The clever idea of introducing self-loops to produce paths where the gradient can flow for long durations is a core contribution of the initial long short-term memory (LSTM) model. A crucial addition has been to make the weight on this self-loop conditioned on the context, rather than fixed. By making the weight of this self-loop gated (controlled by another hidden unit), the time scale of integration can be changed dynamically. In this case, we mean that even for an LSTM with fixed parameters, the time scale of integration can change based on the input sequence, because the time constants are output by the model itself.
one peculiarity of LSTM cell is the presence of a neuron with a self-recurrent connection (connection to itself), and this is what made the model robust; the second peculiar is the set of gates:
- input gate that will allow to incoming single to alter the state of the memory or cell
- Output gate can allow the state of the memory cell to have an effect on their neurons
- Forget gate can modulate the memory cell’s self-recurrent connection, allowing the cell to remove or forget its previous state, as needed.
the key idea is that we have these gates that try to control the information flow;
- Maintain a cell state (memory cell that is not subject to matrix multiplication or squishing, thereby avoiding gradient decay)
- use gates to control the flow of information
- Forget gate gets rid of irrelevant information
- Store relevant information from current input
- Selective update cell state
- Output gate returns a filtered version of the cell state
- backpropagation trough time with partially uninterrupted gradient flow (it is more stable and mitigate the gradient vanishing reducing the number of mat multiplication).
the inner variable ct is recurrently updated with the previous state and with $g_{t}$ which is the output of our non linear-function. I’ll append the first gates the input gates that takes in the input at time step t and the hidden state of the previous cell, the peculiarity is the usage of the sigmoid (because is a gate) that modulate the flow of the information; in fact the $i_{t}$ is multiplied by $g_{t}$ modulating the input. Then we have the output gate that is used to modulate the $c_{t}$ for the next cell and lastly we have the forget gate which is used to indicate how much i want to forget the memory cells into the previous steps.
We will end up having a tangent function a many sigmoid function. And what is making the LSTM robust is that the cell c_{t} only involves backprop trough addition and element-wise multiplication, not matrix multiplication or tahn.

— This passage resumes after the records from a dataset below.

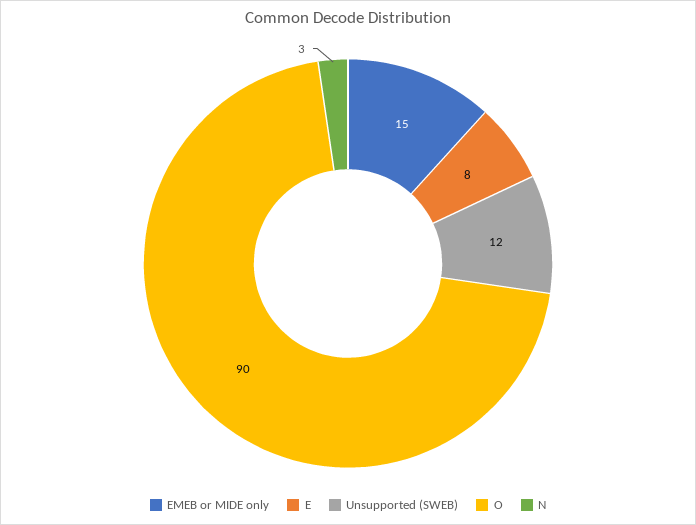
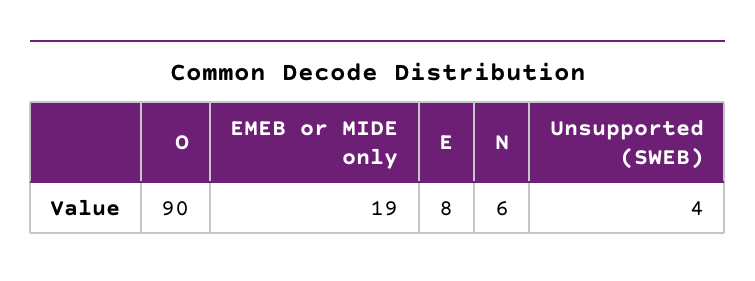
EMEB or MIDE only: 15 -> 19
Unsupported (SWEB): 12 -> 4
N: 3 -> 6

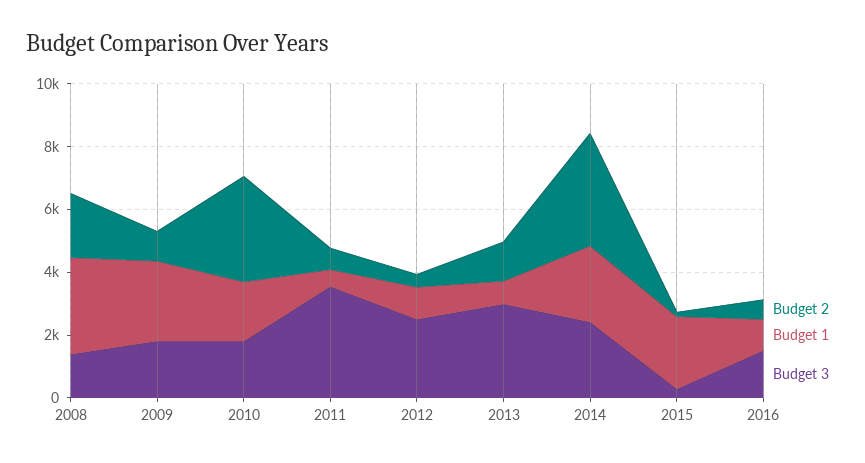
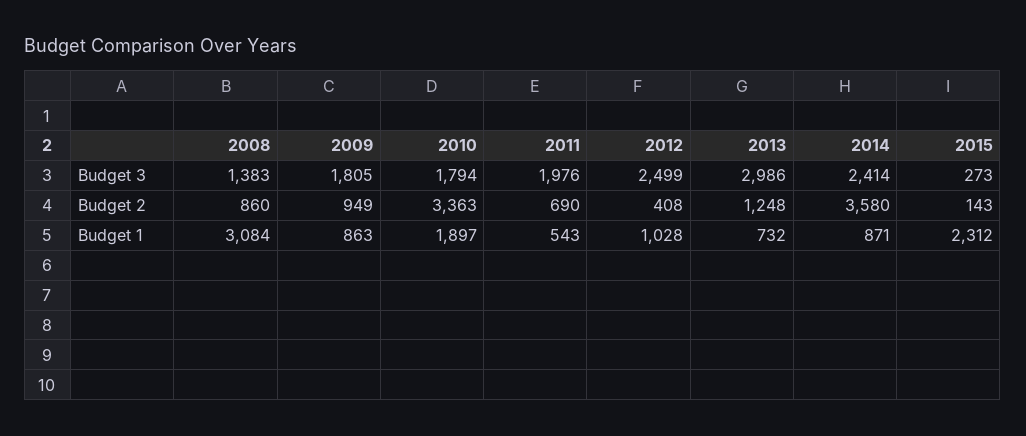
Budget 2, 2008: 2000 -> 860
Budget 1, 2009: 2500 -> 863
Budget 3, 2011: 3500 -> 1976
Budget 1, 2014: 2500 -> 871
Budget 2, 2016: 500 -> none
Budget 1, 2016: 1000 -> none
Budget 3, 2016: 1500 -> none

Gated Recurrent Unit (GRU)
One big improvement for improving LSTM is represented by the GRU that removes one gates, they remove the cell states and proved that by using the reset gate and modifying the update gate we will mitigate the vanishing gradient and using less parameters is in any case better.
GRU get rid of the cell state and use the hidden state to transfer information. it is more compact since it requires only two gates:
-
The reset gate is used from the model to decide how much of the past information to forget.
-
The update gate helps the model to determine how much of the past information (from previous time steps) needs to be passed along to the future.
instead of using ct the similar update is made on ht but still some of the properties for the propagation are needed.
Bi-directional RNNs
Somehow if we are precessing information in a direction we are not really modelling well the dependencies, while we do not create a model for dependencies in other direction.
RNNs can process the input sequence in forward and in the reverse direction.